The change came as a result of a vote in County Commission. They approved it with a unanimous decision. But not without debate.
Commissioner Terry Roland sponsored the resolution to send deputies off in to retirement with their guns — the ones they've used their whole careers.
"They passed it last year in the General Assembly and the new law says with a super majority of the County Commission we can vote to let them have their service weapon upon retirement," Roland said. "Supporting them by giving them service weapon I think is just a common sense decision."
But Commissioner Mark Billingsley tells me he had reservations before voting for it. He says he wanted to make sure retired deputies will have to renew their certification annually.
The guns will also be registered to the individuals rather than the county.
Others we spoke with had concerns too.
"That`s a bad idea," said Norvell Armstrong. "So many guns around, people getting killed for nothing."
But in general, people seem to trust retired law enforcement.
"I think it's what they want," said Marquisha Oliver.
"They had that their entire life.

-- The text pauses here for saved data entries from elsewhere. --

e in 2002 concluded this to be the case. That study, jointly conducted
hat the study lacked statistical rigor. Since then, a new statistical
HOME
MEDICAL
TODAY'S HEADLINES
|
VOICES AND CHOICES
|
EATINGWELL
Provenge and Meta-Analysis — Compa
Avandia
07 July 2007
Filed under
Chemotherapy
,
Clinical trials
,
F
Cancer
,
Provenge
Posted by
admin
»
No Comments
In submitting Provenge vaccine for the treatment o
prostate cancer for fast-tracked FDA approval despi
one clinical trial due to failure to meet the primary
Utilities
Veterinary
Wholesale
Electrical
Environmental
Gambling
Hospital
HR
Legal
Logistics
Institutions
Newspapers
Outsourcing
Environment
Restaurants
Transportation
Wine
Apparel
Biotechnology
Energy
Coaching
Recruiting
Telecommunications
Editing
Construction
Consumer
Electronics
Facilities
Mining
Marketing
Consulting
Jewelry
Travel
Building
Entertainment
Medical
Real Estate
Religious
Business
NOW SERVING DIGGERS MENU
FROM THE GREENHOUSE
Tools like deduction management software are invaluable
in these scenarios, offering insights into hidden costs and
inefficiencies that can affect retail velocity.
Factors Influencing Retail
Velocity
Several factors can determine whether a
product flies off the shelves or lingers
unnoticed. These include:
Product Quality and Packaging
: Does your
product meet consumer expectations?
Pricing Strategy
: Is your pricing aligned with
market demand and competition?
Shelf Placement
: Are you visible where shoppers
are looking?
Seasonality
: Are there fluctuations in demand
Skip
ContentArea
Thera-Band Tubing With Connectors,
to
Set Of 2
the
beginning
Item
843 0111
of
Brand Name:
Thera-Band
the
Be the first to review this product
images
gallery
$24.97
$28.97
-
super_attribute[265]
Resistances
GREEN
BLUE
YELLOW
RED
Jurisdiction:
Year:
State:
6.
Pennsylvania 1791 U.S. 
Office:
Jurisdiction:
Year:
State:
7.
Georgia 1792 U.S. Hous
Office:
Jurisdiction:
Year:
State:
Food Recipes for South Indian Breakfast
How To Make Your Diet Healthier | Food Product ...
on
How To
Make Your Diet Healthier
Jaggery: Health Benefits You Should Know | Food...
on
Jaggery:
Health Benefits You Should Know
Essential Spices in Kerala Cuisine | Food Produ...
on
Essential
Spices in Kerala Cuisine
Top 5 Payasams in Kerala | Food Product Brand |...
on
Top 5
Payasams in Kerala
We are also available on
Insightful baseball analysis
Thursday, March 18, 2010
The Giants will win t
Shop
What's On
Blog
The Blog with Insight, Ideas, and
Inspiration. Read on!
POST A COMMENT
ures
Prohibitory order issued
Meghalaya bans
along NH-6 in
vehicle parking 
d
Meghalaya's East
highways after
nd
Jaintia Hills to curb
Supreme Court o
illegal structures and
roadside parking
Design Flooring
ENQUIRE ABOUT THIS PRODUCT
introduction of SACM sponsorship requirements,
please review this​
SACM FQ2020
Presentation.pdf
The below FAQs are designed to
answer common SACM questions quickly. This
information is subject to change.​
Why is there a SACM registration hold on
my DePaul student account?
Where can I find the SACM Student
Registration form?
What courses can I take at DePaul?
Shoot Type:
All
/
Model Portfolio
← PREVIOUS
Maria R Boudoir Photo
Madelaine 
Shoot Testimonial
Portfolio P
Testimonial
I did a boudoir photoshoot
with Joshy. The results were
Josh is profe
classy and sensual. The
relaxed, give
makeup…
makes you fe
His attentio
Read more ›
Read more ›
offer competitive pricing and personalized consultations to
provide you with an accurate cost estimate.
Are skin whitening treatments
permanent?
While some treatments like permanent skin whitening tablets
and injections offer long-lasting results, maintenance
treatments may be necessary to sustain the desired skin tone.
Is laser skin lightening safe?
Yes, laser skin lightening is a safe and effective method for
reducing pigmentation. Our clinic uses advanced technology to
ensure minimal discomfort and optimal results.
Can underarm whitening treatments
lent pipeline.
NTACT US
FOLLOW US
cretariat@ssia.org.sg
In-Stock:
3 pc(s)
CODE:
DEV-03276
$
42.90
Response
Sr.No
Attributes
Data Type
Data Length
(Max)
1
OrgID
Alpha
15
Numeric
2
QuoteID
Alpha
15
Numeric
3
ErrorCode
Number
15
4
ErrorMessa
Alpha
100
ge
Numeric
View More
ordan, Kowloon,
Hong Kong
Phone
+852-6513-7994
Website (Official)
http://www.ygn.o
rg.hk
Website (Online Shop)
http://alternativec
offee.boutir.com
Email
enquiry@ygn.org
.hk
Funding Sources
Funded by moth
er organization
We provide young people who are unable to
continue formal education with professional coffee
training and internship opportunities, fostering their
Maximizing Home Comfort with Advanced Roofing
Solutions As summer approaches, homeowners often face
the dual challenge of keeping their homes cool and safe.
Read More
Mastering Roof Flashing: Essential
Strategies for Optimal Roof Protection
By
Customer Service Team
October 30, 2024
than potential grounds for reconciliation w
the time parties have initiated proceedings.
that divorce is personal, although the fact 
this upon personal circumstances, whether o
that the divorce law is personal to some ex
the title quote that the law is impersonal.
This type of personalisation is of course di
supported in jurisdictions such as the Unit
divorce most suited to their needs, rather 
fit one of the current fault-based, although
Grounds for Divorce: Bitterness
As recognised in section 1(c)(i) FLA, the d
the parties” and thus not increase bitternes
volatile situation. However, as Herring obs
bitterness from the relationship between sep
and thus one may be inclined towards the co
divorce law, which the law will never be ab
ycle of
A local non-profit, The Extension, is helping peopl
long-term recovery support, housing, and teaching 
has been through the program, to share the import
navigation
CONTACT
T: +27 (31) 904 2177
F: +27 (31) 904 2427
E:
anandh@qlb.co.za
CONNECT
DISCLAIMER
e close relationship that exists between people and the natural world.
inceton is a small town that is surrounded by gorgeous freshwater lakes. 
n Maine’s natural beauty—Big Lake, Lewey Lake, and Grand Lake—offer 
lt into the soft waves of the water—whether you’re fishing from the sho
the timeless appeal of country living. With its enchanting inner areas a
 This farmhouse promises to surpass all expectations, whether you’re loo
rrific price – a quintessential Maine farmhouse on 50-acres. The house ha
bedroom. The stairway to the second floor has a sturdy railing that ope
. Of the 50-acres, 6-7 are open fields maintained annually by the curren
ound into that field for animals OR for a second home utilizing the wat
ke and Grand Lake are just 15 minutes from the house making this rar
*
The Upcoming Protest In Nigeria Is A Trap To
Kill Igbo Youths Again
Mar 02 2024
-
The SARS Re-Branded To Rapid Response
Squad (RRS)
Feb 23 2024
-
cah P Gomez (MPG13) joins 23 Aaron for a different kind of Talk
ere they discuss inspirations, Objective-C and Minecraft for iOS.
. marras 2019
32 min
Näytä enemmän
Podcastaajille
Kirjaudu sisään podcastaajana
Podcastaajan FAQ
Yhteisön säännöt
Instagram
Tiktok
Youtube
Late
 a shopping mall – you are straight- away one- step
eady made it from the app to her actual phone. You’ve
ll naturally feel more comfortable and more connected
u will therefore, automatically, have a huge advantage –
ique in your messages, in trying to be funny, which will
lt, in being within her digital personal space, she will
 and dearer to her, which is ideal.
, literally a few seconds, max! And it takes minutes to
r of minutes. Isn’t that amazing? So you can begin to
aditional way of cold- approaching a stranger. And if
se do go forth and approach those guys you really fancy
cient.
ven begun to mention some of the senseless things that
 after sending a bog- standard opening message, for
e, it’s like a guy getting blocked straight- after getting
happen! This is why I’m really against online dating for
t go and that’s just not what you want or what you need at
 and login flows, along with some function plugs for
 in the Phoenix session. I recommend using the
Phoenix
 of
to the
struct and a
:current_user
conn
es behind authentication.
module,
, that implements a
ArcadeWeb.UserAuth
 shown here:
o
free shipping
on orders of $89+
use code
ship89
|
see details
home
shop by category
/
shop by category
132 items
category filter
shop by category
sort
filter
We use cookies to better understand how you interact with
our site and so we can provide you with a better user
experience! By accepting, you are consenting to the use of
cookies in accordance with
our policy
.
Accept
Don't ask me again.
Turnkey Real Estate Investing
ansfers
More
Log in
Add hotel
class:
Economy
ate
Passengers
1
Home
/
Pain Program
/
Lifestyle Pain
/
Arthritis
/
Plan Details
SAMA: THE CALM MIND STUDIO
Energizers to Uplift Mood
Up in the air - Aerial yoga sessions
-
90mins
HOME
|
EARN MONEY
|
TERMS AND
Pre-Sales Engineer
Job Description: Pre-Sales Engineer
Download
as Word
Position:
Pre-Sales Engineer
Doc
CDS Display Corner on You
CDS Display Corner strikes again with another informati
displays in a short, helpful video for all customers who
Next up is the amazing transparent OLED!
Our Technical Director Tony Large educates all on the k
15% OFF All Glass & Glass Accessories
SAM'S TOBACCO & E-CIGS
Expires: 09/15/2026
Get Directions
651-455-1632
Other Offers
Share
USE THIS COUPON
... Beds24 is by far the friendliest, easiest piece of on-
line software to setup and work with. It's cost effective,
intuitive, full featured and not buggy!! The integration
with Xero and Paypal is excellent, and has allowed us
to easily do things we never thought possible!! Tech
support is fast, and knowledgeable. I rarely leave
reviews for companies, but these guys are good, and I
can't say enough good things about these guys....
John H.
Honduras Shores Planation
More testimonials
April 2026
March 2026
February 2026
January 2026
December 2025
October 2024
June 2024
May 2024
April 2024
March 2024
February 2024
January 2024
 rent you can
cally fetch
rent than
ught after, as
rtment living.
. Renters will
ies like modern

I think they deserve to keep it," Brooke Williams said.
Officials say the gun will replace another gift, the watches that were given to retirees.
"It'll end up costing the same as the watches did, so between $3,000-7,000 in the past," county sheriff's spokesman Earle Farrell said.
Roland said he thinks the change is well worth the switch.
"If you carry a gun for 30 years you wanna keep that gun. You've had that on your side for 30 years."